Apparently, Nissan USA has become a "huge burden" for the automaker.
As it turns out, offering huge discounts and increasing fleet sales to maximize total sales numbers is a tricky thing to do correctly. Automakers who've gone down that road tend to have a hard time coming back from it, and finding the road back is a predicament Nissan's US wing is currently in. The Japanese automaker's CEO, Hiroto Saikawa, previously said that Nissan's attempt to claw its way to a larger share of the US market had come at such a great expense that it had led the company to "hit rock bottom."
A report by Bloomberg may shed some light onto how Nissan plans to get its US operations out of a sales slump because apparently, it has become "a big burden" to the company, claims its CEO. "We need to revive the U.S. operation," said Saikawa. "We have excessive capacity and unprofitable operations, which are becoming a big burden."
Saikawa had previously blamed the company's problems on bad leadership by Nissan's old CEO, Carlos Ghosn, though other Bloomberg columnists think Saikawa bears equal responsibility. In either case, the problem stems from Nissan's sole focus on gaining market share rather than maintaining profitability.
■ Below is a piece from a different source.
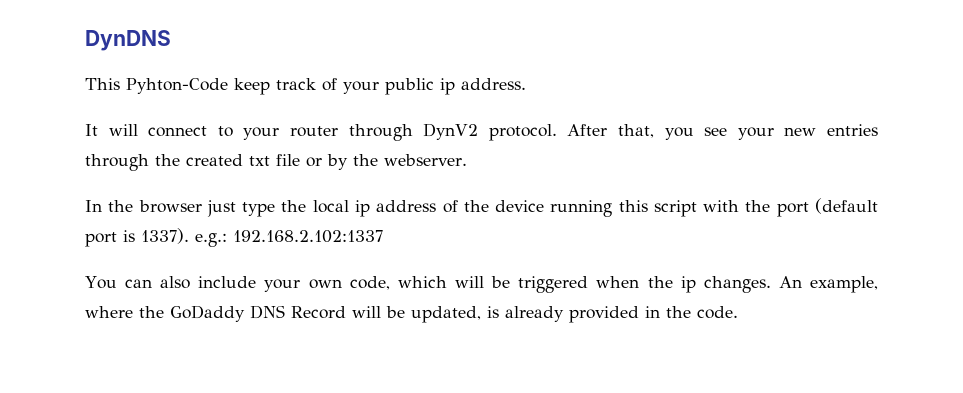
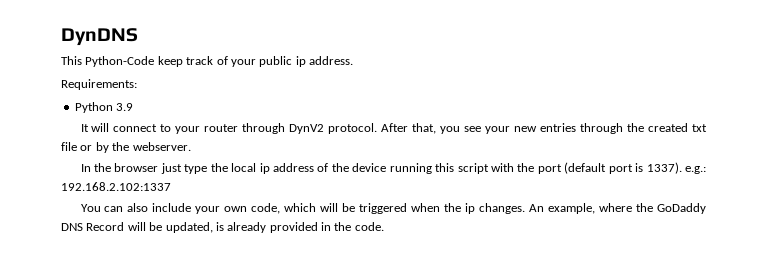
[126,78,228,94] Pyhton-Code -> [85,56,155,67] Python-Code
(526, 84) none -> [61,79,137,90] [74,102,134,113] // Requirements: // Python 3.9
It begins with Nissan's Power 88 plan from 2011, which was a goal to increase its global share to 8% by 2017. That target led Nissan to set an unofficial goal of reaching a 10% share within what was previously its most profitable market, the US.
To do so, it offered incentives and ratcheted up sales to fleet customers, but that caused Nissan's profitability in the US to plummet to around 1-2%. Now that Nissan has dialed back on the incentives, sales are down 8.4% through April this year. A hurdle Nissan needs to clear is the fact that without incentives, it has had a hard time selling vehicles, especially so since many of its models have been left to age while the competition has only gotten fresher.
The most noteworthy examples of that are the Frontier and Rogue, the former of which hasn't seen a serious update since 2005 and the latter of which is five years old but sells in a segment so competitive that it's already considered dated. To avoid aging itself into redundancy, Nissan has promised to redesign models that represent 70% of sales volume by 2020, with the hopes of bringing annual retail (meaning non-fleet) sales in the US back to 1.4 million cars.
Our weeklong test of the new Altima, one of the new models that resulted from the automaker's refresh plan, revealed that Nissan seems to be going in the right direction - prioritizing great cars rather than compromise offerings designed to sell with the help of a fat incentive. If it can keep this mojo in upcoming models like the Versa, and hopefully a soon-to-be-announced new Frontier and Rogue, then maybe Nissan can crawl out of the hole it dug itself into.